Task to complete: Find the number of lines containing the string "hand" in the data. Answer with the number by itself.

START Exercise data

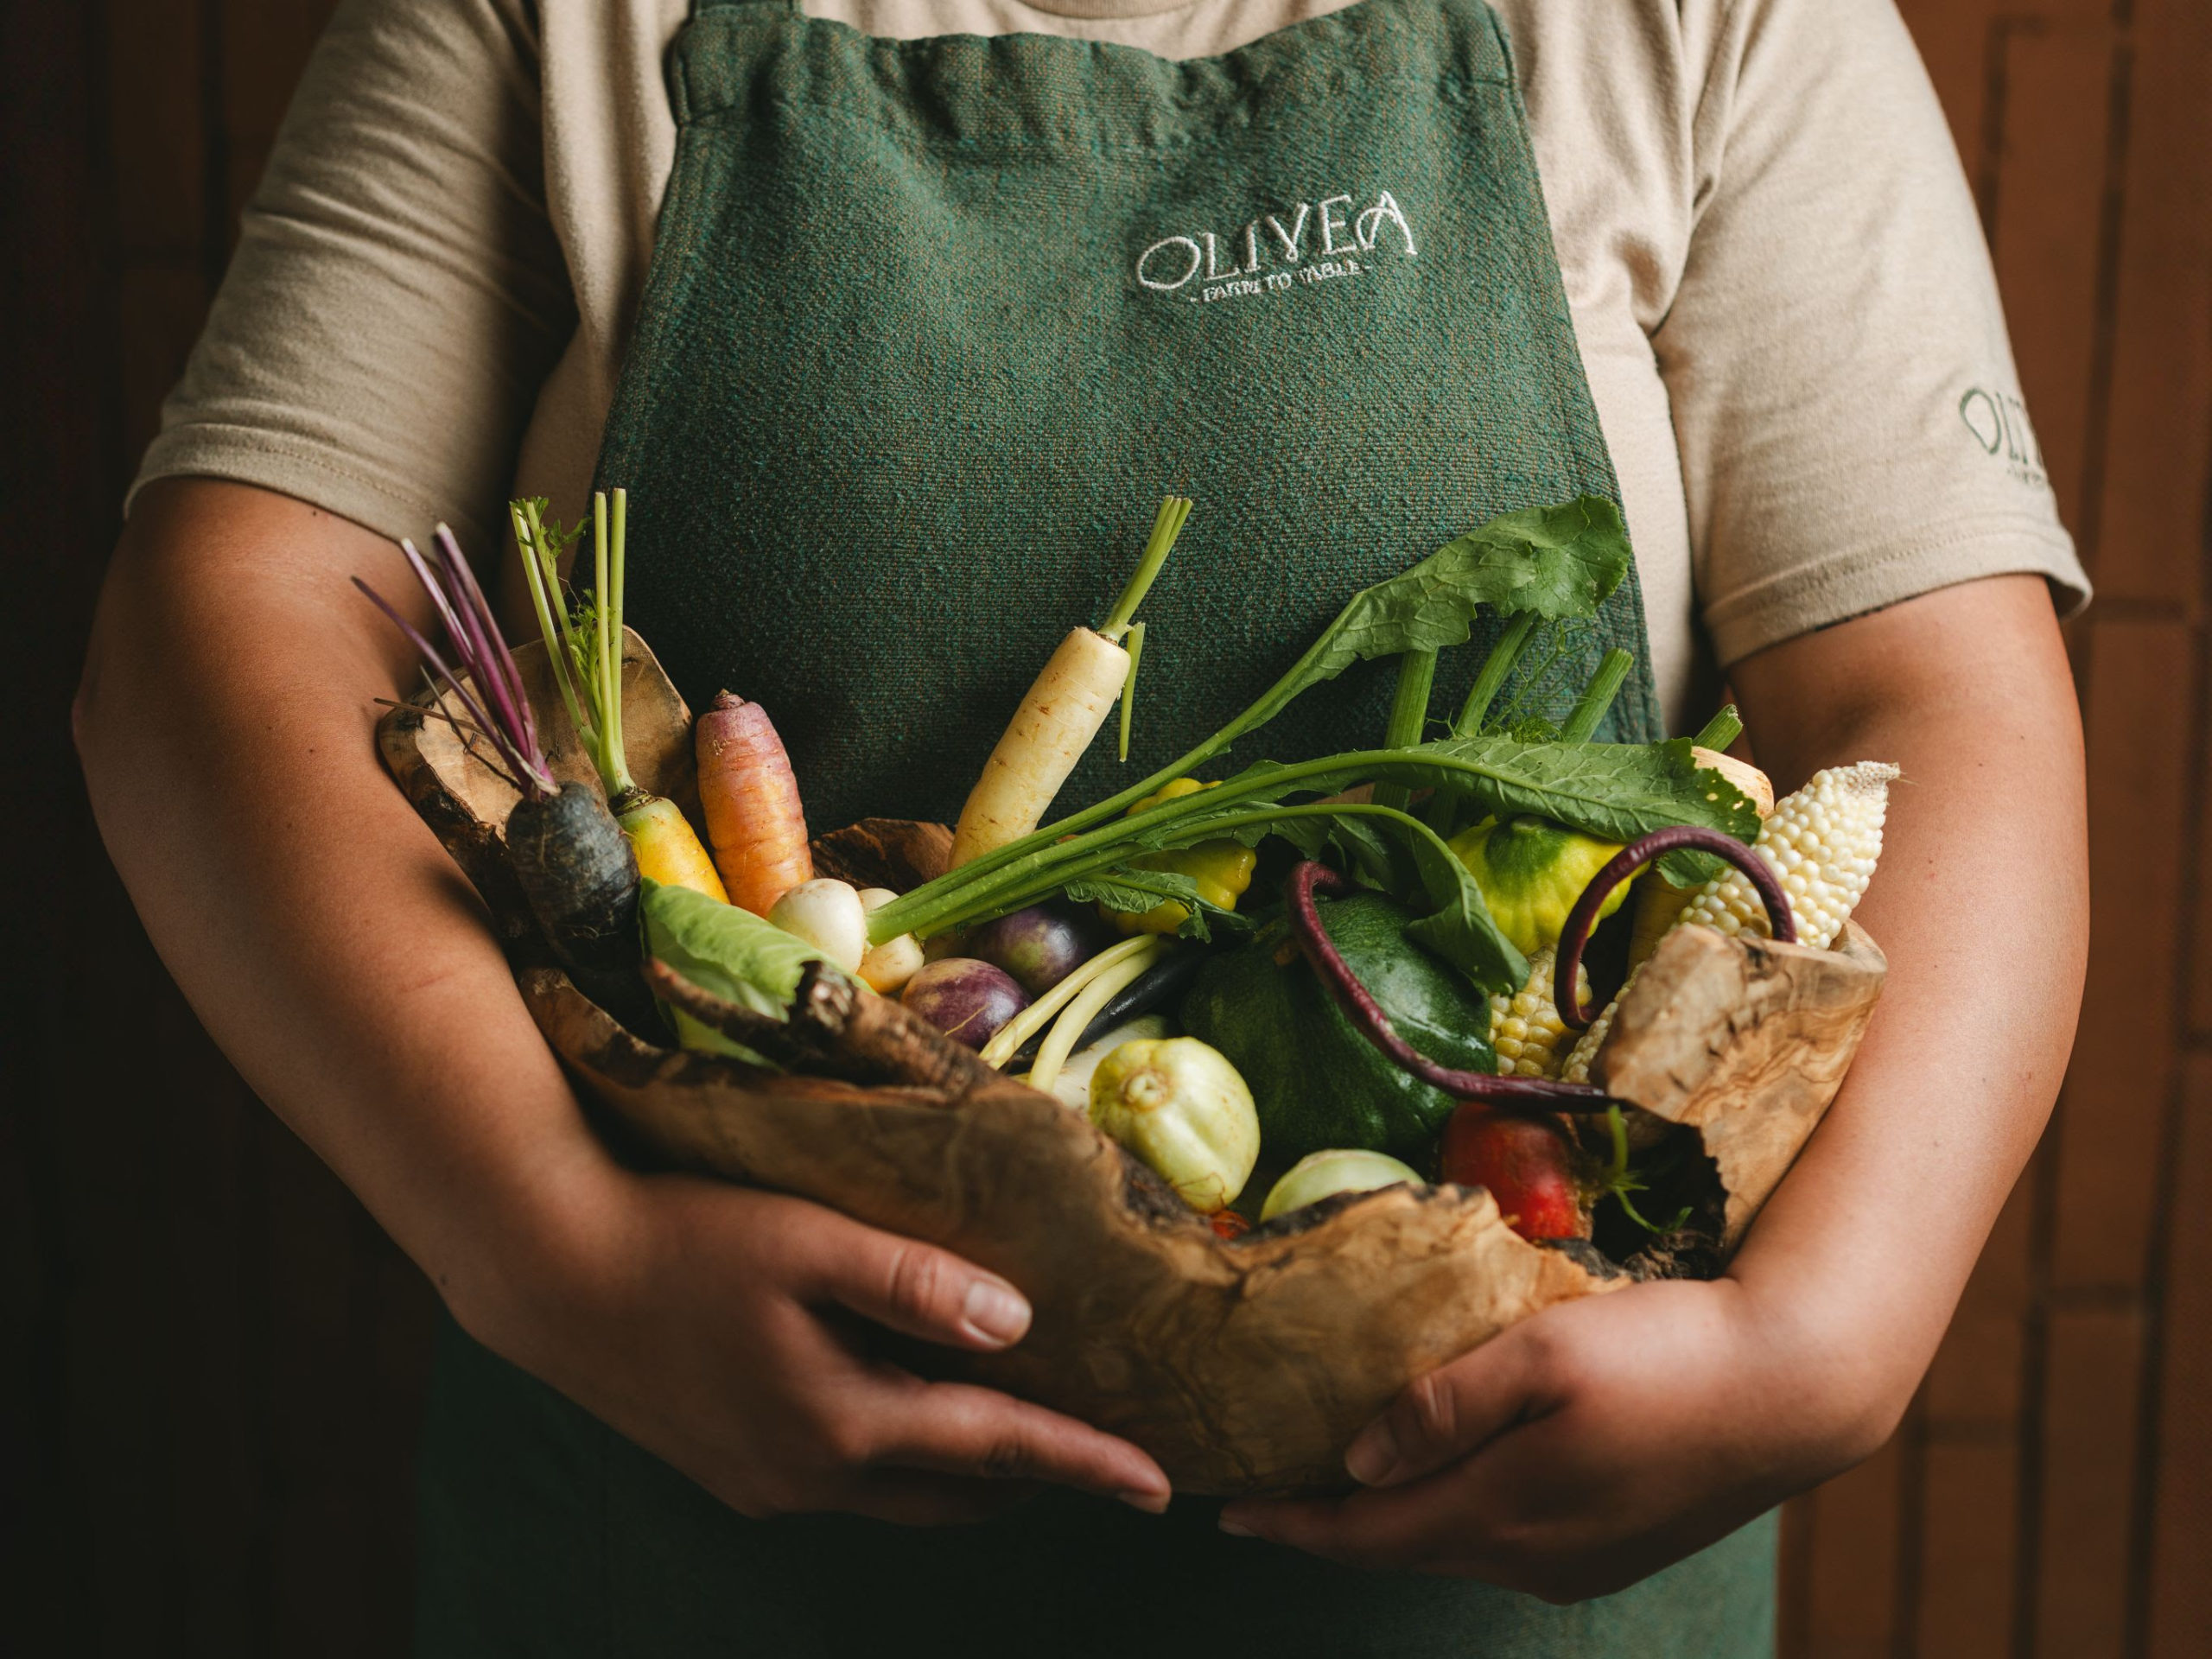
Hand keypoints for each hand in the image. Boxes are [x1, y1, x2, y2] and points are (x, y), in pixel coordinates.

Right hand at [460, 1169, 1171, 1526]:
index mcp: (843, 1423)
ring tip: (1020, 1423)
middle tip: (1101, 1445)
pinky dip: (903, 1456)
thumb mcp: (806, 1241)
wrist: (550, 1273)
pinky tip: (908, 1407)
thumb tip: (1018, 1324)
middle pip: (956, 1492)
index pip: (997, 1450)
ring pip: (901, 1495)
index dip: (1085, 1463)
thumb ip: (915, 1282)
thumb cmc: (683, 1238)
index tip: (1162, 1483)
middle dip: (1034, 1476)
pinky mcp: (733, 1470)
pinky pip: (848, 1480)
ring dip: (966, 1469)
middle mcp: (811, 1475)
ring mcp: (767, 1484)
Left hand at [1219, 1274, 1897, 1600]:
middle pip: (1402, 1549)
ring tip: (1345, 1485)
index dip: (1291, 1521)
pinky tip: (1445, 1481)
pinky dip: (1452, 1516)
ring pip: (1454, 1548)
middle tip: (1272, 1491)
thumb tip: (1359, 1464)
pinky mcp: (1613, 1548)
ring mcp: (1576, 1562)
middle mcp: (1529, 1558)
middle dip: (1332, 1525)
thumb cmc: (1665, 1352)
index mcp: (1499, 1513)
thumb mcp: (1540, 1353)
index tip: (1228, 1507)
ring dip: (1394, 1522)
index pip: (1364, 1533)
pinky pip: (1502, 1541)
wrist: (1797, 1388)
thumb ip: (1442, 1408)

END Exercise data

Solution to the exercise: 3